If I have to have a powerless ceremonial figurehead, I want my powerless ceremonial figurehead to be as well educated as all the other powerless ceremonial figureheads.
Seriously though, I want my Head of State to be someone I can respect as much as I respect our current Governor-General: Quentin Bryce, AC, and State Governor: Professor Maria Bashir AC, CVO. These talented, high achieving, and charming women are merely our Head of State's representatives in our Country and State respectively.
A little background:
Governor-General: Quentin Bryce, AC:
Quentin Alice Louise Bryce, AC, (born 23 December 1942) is the 25th and current Governor-General of Australia (the first woman to hold the position) and a former Governor of Queensland. Born in Brisbane, Queensland, as Quentin Strachan, she spent her first years in Ilfacombe, with her family subsequently living in a number of country towns around Australia. She attended the University of Queensland, where she completed a Bachelor of Arts and a Bachelor of Laws, becoming one of the first women accepted to the Queensland bar.
In 1968 she became the first woman to be a faculty member of the Law school where she had studied, and in 1978 she joined the new National Women's Advisory Council. This was followed by a number of positions, including the first director of the Queensland Women's Information Service, the Queensland director of the Human Rights and Equal Opportunity Commission and the Federal Sex Discrimination Commissioner in 1988. Her services to the community saw her appointed an Officer of the Order of Australia in 1988, and a Companion of the Order of Australia and Dame of the Order of St John of Jerusalem in 2003.
Bryce was appointed the Governor of Queensland in 2003. Although some concerns were raised during her time in the position, her five-year term was to be extended until 2009. However, on 13 April 2008, before the completion of the initial five years, it was announced that Bryce was to become the next Governor-General of Australia.
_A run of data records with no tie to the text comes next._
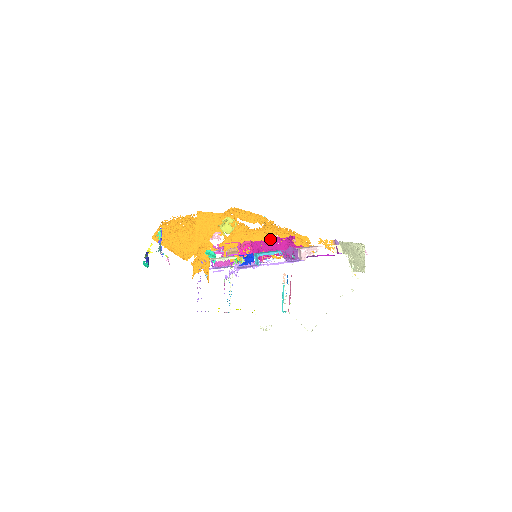
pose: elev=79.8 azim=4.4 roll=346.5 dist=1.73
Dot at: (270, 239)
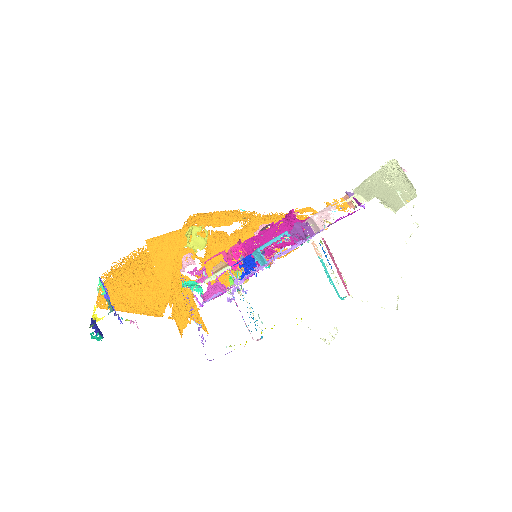
Dot at: (262, 230)
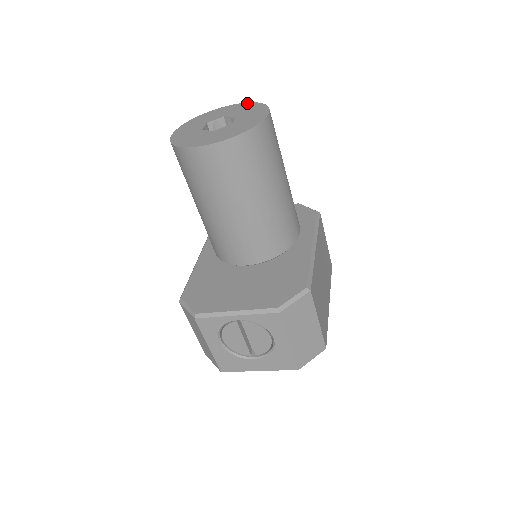
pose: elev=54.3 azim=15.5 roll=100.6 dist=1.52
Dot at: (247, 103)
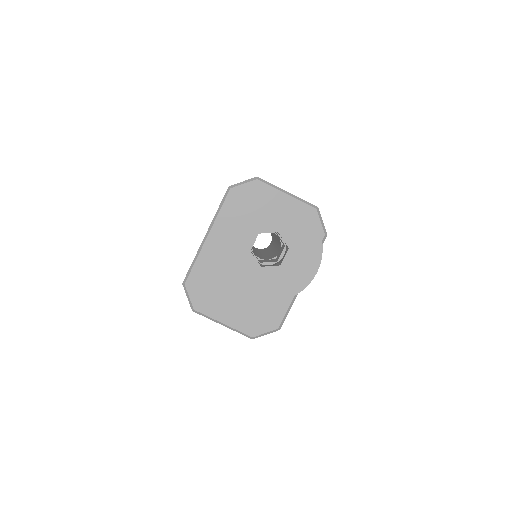
Dot at: (309, 218)
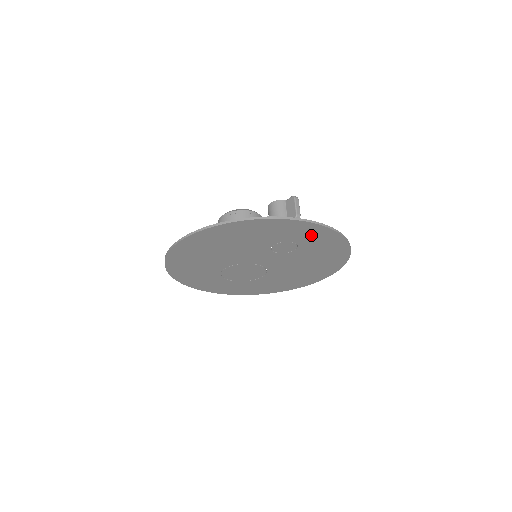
The decision was generally well received, and on 5 September 2008 Bryce was sworn in, succeeding Major General Michael Jeffery, becoming the first woman to be the Governor-General.
http://en.wikipedia.org/wiki/Quentin_Bryce
Governor: Professor Marie Bashir AC, CVO:
Professor Bashir, the first woman to be appointed Governor of NSW, took up her office on 1 March 2001.
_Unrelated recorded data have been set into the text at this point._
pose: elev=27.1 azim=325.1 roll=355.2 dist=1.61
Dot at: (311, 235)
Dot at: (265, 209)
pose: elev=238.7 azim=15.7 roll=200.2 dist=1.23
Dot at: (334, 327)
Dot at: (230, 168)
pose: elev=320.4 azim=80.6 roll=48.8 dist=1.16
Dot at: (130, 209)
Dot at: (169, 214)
Born, of Lebanese descent, in Narrandera in the Riverina district of NSW, and educated at Narrandera Public School and Sydney Girls High School, Marie Bashir gained her bachelor degrees in medicine and surgery in 1956 from the University of Sydney.
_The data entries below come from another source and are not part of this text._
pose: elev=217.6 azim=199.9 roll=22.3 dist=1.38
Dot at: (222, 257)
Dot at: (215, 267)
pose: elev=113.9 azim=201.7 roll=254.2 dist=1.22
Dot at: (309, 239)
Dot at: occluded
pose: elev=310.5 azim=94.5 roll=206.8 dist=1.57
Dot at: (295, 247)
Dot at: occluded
Dr Bashir taught at the Universities of Sydney and NSW, increasingly working with children's services, psychiatry and mental health services, and indigenous health programs. At the time of her appointment as Governor of NSW, she was Clinical Professor of Psychiatry at the University of Sydney (a post she took up in 1993); Area Director of Mental Health Services Central Sydney (from 1994); and Senior Consultant to the Aboriginal Medical Service, Redfern (from 1996) and to the Aboriginal Medical Service, Kempsey.
Professor Bashir's widespread involvements and interests have included juvenile justice, research on adolescent depression, health issues in developing countries, education for health professionals and telemedicine and new technologies for health service delivery. Along with many professional medical association roles, she was, at the time of her appointment as Governor, a member of societies as diverse as Amnesty International, the National Trust, the NSW Camellia Research Society and the Tandanya National Aboriginal Cultural Centre, as well as being a patron of the Sydney Symphony and Opera Australia. She was appointed an Officer of the Order of Australia in 1988 for her services to child and adolescent health; and was invested by Her Majesty, the Queen, with the insignia of a Commander of the Royal Victorian Order (CVO) in 2006.
http://www.parliament.nsw.gov.au/prod/web/common.nsf/key/resourcesSystemTheGovernorofNewSouthWales
Is William Windsor suitable to be my head of State? When stacked up against these two outstanding human beings, young William pales into insignificance. He may be the elder son of the current Prince of Wales and therefore the future King of the UK, but I respect, and assess, people based on their demonstrated skills and achievements, not because of who their parents chanced to be.
I am glad that by the time William is the King of the UK, it will not be an issue for my country, for by then we will have one of our own numerous outstanding citizens representing us, and us alone, on the world stage.